How to say No!



The last time I subbed for Chicago Public Schools I was sent to an annex where I was in charge of 30 Spanish speaking first graders. I don't speak any Spanish. Their teacher had fainted the day before and been carted off in an ambulance. No one had told these kids about her condition and I certainly didn't know anything nor did I speak Spanish. There were no sub plans, no instructions, nothing except an overly helpful child named Angel who reminded me of that kid in the famous picture holding bottles of wine. I think it was taken in Italy where kids drink wine in their baby bottles. Anyway, Angel gave me tons of information as the only English speaker, most of it inaccurate and we stumbled through the day with tons of crying, lap sitting (kids in mine), thumb sucking and other teachers occasionally pointing out I had done something wrong not to mention illegal. All in all I exited after eight hours determined not toreturn. Of course they called the next day and for days afterwards. Evidently the fainting teacher had not recovered. "The children loved you," the principal finally said. "Please come back." 

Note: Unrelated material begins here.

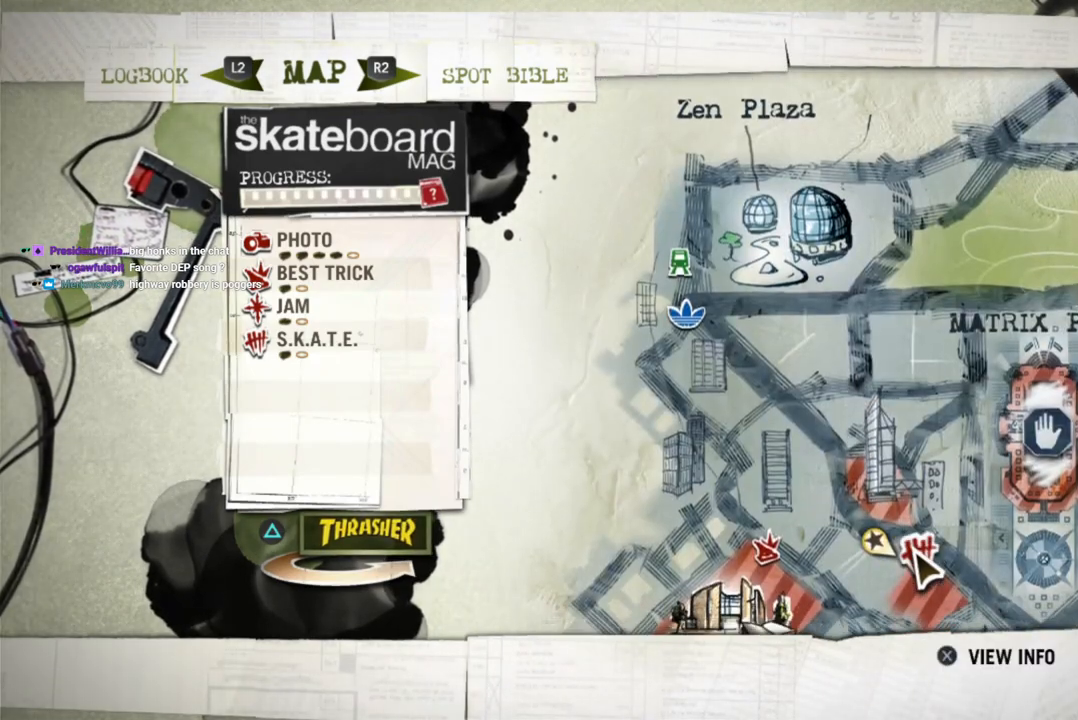
{"buttons": [], "left_stick": "center", "right_stick": "center", "events": [[183, "CROSS", "down"], [283, "CROSS", "up"]]}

This morning I received a phone call around 9am from a desperate sounding man who asked me if I was Mary. Hmm. I am never Mary however I was christened Mary Ellen and that is what my ID says. Except the ones that say Mary E or Molly. Anyway, I answered in the affirmative and he asked me to sub. "There are four teachers out," he said. "If you hurry you can have the fifth grade." The fifth grade? I remember the fifth grade. I was in England and our school was ruled by a tyrannical bully. I was furtive, miserable, angry and cheeky. I didn't want the fifth grade. However, we need money and having fled my sort of lucrative nightmare position in Abu Dhabi to return to Chicago and write, coach students in essays for college and other things, proofread and edit, maybe I had to do this. I thought for a moment, "No," I said.





I love flattery. I remember every single nice thing a reviewer has said about my books and in the case of one interview a writer who described me as "slender and athletic." That was a long time ago. Still, I doubt those grieving, non-bilingual children loved me. In fact, I'm pretty sure Angel had told them I was "Crazy" because he kept using the word "loco" and pointing at me as I tried to locate their lunch money. Anyway, I felt briefly guilty and then decided to go to Abu Dhabi to teach in a public High School an experience that made every other bad job pale in comparison. It was a teaching sweatshop complete with an administration that spoke half the time in Arabic despite their insistence the school was English-speaking and all the time in threat, intimidation and idiocy. So now I'm home and determined to resist the call of terrible jobs and persist in my mission to cultivate a clientele of parents desperate to get their children into competitive colleges. Also, to finally give myself the time and place to write my novels. I doubt Virginia Woolf ever had to tolerate a boy like Angel lying to her. On the other hand Willa Cather rode a pony all over North Dakota teaching ungrateful children how to read and write. Still, I'm glad I didn't "get" the fifth graders.